Compositional Generalization

If you are interested in enrolling in this course, please send me an email by April 11, 2022 with the following information:

  • Name
  • Area of study (BSc, MSc)
  • Research interests and background in semantics 
  • Why do you want to take this course?
  • Would you like a virtual option to be possible for the course?

Meeting time: Tuesdays, 12:15-13:45, Seminarraum 1.12 (start date: 19.4.22)

Compositionality is a fundamental principle of natural language semantics: “The meaning of a whole [expression] is a function of the meanings of the parts and of the way they are syntactically combined” (Partee, 1984). Compositional generalization is a basic and essential linguistic capability of human beings, which allows speakers to recombine known linguistic elements dynamically to create new linguistic structures. A growing body of research is investigating the ability of neural language models to generalize compositionally in ways akin to humans, with results suggesting that this task is challenging and complex for machines.

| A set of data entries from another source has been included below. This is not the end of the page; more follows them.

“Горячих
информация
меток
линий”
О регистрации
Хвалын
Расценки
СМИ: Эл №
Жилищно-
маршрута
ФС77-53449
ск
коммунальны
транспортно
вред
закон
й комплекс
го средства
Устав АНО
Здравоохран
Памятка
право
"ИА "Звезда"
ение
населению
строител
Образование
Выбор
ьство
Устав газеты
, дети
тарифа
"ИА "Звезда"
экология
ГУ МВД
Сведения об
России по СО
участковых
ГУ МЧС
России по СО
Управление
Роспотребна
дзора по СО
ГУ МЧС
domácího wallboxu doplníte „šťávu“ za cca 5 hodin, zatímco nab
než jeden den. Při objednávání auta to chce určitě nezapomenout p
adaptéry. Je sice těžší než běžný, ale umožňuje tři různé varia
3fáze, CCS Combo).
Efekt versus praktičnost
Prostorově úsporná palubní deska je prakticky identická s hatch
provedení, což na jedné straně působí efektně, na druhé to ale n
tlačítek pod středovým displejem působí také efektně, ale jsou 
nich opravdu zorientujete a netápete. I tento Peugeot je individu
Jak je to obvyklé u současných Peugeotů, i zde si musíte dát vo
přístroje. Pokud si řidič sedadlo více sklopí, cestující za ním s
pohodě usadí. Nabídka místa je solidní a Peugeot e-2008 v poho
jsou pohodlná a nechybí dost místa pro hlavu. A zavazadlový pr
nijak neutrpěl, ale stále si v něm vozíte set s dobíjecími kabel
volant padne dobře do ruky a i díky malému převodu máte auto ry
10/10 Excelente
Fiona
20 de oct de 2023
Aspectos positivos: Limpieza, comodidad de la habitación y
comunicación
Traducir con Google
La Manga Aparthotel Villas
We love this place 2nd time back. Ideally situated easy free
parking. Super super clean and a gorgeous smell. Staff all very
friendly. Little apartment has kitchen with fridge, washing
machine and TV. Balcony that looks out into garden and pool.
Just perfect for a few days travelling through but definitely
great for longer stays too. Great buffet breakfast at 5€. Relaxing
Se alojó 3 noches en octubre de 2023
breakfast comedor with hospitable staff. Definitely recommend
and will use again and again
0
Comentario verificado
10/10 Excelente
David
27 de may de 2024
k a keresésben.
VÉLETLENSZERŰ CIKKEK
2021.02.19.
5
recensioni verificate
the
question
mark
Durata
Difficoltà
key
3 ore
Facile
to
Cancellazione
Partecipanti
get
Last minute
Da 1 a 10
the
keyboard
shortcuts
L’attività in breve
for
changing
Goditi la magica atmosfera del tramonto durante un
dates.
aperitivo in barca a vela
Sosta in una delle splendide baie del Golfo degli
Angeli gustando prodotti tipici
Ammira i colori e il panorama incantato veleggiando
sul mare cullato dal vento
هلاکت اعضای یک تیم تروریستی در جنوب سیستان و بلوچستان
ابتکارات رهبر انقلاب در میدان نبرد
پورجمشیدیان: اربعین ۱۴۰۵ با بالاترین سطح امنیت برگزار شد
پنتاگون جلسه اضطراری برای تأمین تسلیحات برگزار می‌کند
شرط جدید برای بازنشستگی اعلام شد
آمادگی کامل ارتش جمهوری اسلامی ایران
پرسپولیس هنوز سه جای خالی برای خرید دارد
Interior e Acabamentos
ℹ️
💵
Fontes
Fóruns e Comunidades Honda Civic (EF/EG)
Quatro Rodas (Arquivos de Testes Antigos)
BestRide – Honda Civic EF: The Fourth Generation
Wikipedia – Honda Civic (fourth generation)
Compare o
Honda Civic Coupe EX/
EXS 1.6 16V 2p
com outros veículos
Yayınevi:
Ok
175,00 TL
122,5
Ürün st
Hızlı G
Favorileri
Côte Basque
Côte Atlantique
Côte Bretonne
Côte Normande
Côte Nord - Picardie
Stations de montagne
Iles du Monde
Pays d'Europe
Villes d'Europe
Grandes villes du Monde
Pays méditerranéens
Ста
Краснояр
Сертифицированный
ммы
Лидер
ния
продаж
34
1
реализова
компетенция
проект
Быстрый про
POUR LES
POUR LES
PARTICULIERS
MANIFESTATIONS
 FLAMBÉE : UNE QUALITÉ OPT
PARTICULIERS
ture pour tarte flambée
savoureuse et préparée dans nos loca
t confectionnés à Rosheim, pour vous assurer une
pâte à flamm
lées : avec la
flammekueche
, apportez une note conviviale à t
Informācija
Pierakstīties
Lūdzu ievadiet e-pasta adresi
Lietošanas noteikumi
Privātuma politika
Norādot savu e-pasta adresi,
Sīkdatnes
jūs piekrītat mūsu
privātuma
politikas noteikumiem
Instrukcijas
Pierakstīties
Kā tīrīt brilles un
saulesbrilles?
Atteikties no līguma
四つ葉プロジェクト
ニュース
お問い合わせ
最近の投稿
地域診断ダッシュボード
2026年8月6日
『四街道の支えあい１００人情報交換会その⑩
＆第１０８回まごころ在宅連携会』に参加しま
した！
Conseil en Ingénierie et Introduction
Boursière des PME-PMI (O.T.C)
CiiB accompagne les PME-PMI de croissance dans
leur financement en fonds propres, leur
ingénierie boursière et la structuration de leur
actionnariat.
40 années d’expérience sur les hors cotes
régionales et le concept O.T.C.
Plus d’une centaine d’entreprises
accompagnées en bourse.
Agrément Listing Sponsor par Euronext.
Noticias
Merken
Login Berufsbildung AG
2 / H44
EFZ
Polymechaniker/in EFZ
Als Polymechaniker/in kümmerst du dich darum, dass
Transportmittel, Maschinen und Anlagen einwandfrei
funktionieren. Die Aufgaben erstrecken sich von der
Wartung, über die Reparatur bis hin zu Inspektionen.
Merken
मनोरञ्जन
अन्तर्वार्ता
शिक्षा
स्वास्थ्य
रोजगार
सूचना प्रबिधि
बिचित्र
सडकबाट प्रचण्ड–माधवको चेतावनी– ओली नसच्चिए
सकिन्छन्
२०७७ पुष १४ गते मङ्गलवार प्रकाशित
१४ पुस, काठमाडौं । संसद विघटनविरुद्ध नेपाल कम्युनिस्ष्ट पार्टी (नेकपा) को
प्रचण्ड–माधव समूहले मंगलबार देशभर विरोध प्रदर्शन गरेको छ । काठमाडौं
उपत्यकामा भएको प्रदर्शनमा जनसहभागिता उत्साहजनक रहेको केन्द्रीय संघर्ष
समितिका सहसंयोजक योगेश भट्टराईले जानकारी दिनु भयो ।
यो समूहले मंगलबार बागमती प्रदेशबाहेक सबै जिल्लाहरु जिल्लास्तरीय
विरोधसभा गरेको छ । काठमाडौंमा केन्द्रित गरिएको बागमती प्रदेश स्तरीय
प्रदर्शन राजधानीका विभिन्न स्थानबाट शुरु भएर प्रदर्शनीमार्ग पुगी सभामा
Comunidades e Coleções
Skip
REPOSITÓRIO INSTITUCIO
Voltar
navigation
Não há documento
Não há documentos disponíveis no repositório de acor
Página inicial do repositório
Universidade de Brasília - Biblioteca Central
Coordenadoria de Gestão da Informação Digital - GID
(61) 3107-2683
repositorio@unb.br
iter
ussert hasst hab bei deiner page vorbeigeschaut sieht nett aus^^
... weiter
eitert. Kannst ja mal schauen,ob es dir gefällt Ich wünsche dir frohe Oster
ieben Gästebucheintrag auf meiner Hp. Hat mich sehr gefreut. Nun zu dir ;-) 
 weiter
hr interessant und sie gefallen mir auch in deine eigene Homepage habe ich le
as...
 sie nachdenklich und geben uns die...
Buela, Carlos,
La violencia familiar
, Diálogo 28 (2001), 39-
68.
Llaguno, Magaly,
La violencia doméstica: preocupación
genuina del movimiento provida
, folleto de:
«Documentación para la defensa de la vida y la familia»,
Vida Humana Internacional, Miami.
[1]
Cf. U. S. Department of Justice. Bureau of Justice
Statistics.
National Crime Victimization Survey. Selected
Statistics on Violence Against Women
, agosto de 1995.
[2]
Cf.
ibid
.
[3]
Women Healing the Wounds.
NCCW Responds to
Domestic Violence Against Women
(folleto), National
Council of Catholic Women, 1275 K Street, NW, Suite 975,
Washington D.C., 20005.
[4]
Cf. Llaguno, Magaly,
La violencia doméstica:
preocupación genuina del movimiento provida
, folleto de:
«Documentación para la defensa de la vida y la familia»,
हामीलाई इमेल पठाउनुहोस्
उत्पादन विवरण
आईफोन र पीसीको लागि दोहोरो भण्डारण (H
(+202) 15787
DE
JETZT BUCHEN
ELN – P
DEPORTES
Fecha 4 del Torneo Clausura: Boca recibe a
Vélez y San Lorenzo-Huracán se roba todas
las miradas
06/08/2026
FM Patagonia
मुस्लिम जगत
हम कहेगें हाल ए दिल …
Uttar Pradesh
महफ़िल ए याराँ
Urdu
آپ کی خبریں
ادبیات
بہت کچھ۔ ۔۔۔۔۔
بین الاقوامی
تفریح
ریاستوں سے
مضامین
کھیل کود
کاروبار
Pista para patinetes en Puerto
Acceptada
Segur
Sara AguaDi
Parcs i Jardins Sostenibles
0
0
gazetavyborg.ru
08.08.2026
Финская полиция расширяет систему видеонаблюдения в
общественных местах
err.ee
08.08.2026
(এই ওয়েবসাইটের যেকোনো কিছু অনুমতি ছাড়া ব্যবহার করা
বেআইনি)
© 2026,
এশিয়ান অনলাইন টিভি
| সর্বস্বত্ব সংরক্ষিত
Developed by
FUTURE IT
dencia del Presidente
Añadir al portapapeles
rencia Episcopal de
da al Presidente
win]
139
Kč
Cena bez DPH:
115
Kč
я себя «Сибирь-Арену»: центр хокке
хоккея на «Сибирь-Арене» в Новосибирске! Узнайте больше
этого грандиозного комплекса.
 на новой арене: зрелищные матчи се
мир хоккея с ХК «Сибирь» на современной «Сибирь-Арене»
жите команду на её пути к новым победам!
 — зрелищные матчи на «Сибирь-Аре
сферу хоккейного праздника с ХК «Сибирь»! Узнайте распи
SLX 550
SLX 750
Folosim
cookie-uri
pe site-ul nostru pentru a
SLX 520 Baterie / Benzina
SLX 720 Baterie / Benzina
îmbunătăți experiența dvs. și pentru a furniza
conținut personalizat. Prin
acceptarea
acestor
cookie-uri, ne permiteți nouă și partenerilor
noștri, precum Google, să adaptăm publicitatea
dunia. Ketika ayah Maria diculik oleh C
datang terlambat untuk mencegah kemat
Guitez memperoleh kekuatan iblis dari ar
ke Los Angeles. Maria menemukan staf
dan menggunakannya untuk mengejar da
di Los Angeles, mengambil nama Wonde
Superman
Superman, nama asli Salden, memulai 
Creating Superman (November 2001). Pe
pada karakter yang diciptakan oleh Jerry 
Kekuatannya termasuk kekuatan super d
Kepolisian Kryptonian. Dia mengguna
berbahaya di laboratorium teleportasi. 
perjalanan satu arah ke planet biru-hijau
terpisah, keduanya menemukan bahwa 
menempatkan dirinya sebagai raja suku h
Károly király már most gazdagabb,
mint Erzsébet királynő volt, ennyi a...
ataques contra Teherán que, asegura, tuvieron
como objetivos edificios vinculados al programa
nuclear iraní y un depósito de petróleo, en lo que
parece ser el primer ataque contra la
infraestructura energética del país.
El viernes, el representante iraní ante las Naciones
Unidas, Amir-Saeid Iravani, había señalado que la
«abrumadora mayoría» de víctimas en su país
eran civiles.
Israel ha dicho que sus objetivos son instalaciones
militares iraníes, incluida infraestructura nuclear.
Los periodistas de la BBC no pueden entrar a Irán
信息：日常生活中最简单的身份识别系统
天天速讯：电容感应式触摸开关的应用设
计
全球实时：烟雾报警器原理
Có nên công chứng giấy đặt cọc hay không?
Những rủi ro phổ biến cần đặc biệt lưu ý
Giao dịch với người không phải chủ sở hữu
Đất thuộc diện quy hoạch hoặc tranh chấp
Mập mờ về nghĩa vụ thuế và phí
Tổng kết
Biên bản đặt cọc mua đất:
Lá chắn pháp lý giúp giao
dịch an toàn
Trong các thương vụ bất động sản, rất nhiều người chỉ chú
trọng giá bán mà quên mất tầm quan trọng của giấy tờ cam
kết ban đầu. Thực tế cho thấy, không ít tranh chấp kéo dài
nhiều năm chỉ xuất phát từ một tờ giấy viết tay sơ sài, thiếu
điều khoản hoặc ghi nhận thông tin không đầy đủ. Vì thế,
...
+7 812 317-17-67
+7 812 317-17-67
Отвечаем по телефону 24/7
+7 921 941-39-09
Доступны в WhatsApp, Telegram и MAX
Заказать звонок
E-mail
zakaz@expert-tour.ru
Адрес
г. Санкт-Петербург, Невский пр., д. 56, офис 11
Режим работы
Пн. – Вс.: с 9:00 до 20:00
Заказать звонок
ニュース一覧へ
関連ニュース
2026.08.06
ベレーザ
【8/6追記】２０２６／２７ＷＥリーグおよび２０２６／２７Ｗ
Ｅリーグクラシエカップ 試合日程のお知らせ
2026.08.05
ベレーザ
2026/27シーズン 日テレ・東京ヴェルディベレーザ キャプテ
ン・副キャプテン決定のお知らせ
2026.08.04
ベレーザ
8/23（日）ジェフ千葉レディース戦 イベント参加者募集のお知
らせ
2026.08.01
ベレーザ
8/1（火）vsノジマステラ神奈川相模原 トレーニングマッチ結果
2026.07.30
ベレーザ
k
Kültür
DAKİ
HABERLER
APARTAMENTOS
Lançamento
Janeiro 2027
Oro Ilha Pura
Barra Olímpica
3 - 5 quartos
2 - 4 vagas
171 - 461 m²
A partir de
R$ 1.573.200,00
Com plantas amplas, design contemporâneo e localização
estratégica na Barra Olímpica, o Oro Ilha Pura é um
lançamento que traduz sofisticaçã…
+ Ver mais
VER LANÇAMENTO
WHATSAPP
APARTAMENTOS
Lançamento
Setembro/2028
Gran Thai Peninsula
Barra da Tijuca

In this seminar, we will review the fundamentals of compositionality and why it is a hallmark of human linguistic competence and performance. We will look at compositionality through the lens of formal syntax and semantics, approaches to language that emphasise non-compositional structures, child language acquisition, and adult L2 learning. We will then investigate the current research probing compositional generalization for machines, looking carefully at datasets and evaluation metrics that have been developed for the task; system architectures designed for the task; and extensions that ask whether augmenting machine learning with additional information such as vision or grounding helps machine performance. Throughout, we will draw connections between current research on machine compositional generalization with linguistic research on human language and ask what the goals of our machines in understanding language should be.

Prerequisites: Background in formal syntax and semantics is recommended.